→ **What this task involves**
Your answer should be only the lines below from the one with "index tip: (293, 950)" to the one with "index tip: (756, 885)", repeated exactly, ends included.
[[ Material provided, beginning ]]
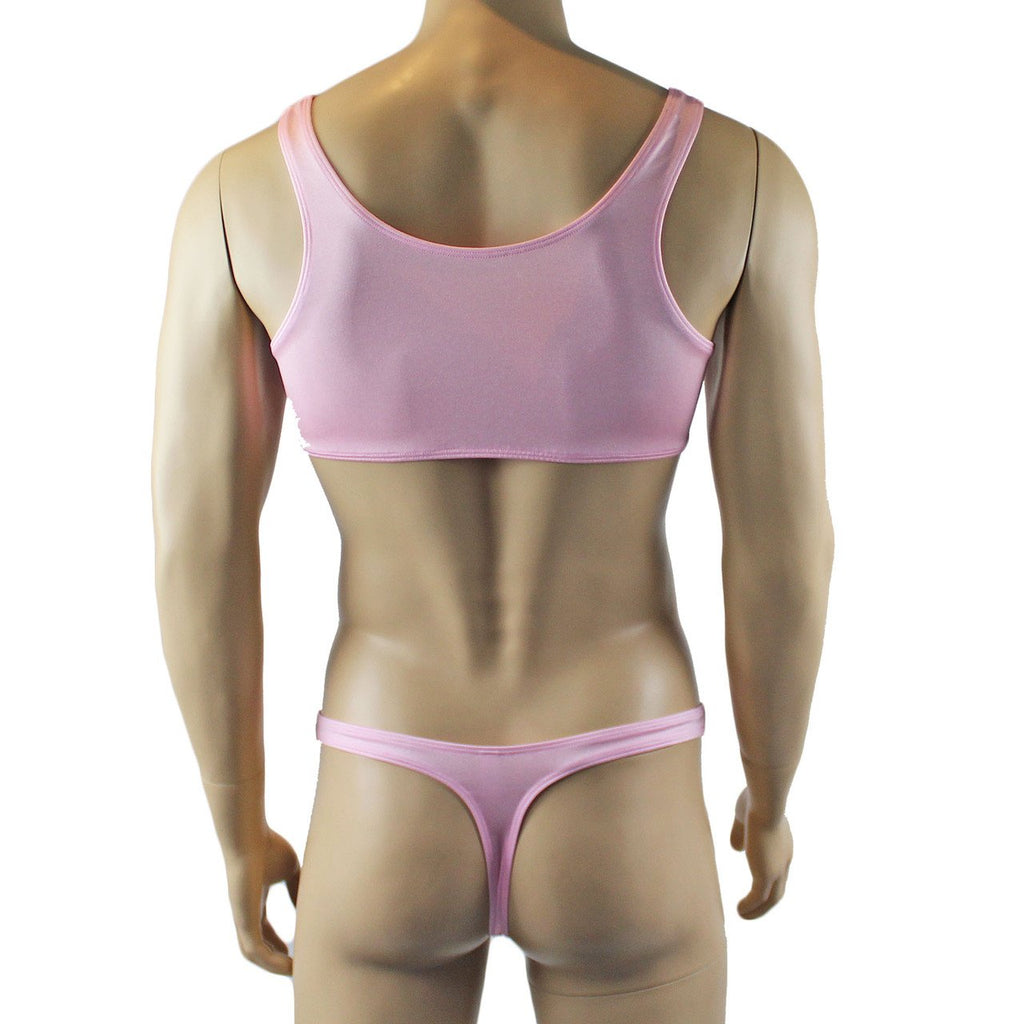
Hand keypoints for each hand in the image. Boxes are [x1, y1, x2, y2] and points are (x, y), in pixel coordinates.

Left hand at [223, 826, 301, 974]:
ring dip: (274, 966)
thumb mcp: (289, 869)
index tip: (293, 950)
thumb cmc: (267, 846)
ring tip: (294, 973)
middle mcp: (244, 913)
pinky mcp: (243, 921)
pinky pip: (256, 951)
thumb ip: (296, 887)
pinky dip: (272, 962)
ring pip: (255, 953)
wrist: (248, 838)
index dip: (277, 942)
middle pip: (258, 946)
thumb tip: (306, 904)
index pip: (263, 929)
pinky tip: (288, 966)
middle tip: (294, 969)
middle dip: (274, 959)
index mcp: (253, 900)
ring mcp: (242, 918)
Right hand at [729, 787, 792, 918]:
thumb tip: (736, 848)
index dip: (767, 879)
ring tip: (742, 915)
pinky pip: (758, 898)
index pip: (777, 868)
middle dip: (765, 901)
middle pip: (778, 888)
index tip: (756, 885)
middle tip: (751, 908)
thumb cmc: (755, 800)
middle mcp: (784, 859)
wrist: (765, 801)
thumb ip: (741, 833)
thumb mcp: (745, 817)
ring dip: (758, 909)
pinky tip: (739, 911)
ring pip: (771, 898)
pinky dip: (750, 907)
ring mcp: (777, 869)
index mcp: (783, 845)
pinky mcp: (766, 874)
[[ Material provided, end ]]
[[ Material provided, beginning ]]
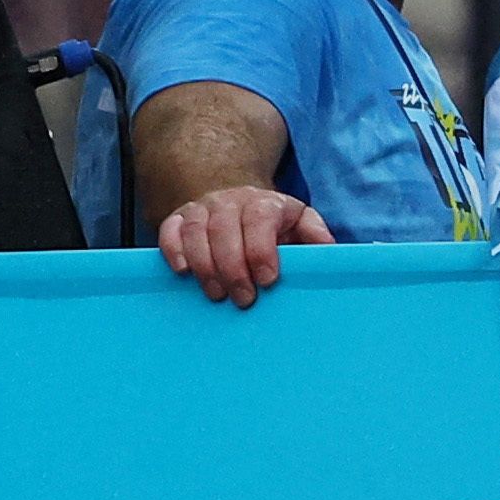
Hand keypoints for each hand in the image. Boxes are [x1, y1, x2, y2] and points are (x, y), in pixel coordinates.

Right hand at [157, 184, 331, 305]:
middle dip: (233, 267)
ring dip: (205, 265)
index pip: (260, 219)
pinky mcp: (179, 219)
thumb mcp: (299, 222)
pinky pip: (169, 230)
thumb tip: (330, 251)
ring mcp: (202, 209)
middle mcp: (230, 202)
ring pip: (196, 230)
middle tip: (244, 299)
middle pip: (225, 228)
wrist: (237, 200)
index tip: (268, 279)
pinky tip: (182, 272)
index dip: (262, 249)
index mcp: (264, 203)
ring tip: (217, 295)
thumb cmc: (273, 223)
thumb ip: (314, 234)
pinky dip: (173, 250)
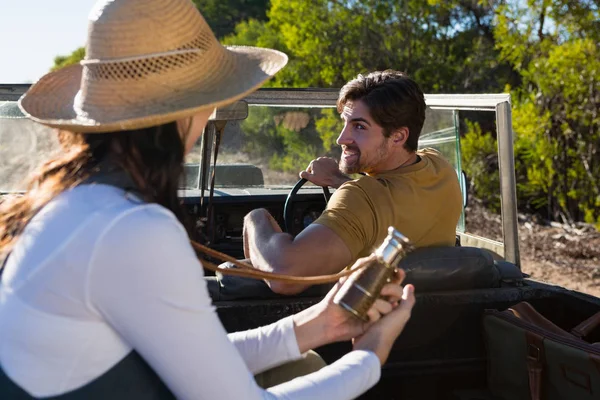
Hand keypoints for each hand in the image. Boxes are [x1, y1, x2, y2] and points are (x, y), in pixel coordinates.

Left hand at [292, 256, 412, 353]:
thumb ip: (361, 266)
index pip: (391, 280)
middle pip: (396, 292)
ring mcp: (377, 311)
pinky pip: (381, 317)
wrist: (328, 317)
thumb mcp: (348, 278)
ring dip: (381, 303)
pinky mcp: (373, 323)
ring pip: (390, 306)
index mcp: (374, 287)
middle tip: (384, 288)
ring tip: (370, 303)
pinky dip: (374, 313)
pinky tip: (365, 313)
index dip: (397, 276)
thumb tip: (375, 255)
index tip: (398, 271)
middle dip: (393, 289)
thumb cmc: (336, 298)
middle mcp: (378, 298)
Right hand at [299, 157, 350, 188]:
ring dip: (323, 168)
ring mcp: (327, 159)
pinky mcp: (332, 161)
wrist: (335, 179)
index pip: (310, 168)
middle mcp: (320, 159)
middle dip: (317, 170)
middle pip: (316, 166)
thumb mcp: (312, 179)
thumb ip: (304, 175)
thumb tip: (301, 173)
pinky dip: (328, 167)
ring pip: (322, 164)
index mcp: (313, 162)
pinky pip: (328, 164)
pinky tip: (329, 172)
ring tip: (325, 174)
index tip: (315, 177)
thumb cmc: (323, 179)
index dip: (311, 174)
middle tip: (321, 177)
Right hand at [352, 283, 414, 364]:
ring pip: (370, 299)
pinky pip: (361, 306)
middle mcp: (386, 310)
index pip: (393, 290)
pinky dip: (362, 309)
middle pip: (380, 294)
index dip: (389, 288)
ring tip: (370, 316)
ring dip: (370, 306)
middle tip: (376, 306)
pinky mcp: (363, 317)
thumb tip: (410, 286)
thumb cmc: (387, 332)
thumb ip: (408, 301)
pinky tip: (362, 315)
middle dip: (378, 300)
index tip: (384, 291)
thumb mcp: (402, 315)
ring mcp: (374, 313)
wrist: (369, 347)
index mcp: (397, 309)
[[ Material provided, end ]]
→ **Solution to this exercise**
index tip: (293, 950)
thumb cmc: (267, 846)
ring tip: (294, 973)
middle mcp: (244, 913)
pinky mcp: (243, 921)
pinky pip: (256, 951)
thumb ip: (296, 887)
pinky dip: (272, 962)
ring pip: (255, 953)
wrist: (248, 838)
index dip: (277, 942)
middle pip: (258, 946)
thumb tip: (306, 904)
index pip: (263, 929)
pinky tip: (288, 966)
middle tip: (294, 969)
middle dip: (274, 959)
index mcp: (253, 900)
ring mcp: (242, 918)
Right hand at [729, 787, 792, 918]:
thumb tip: (736, 848)
index dip: (767, 879)
ring tip: (742, 915)
pinky pip: (758, 898)
index pip: (777, 868)
middle dip: (765, 901)
middle pip: (778, 888)
index tip: (756, 885)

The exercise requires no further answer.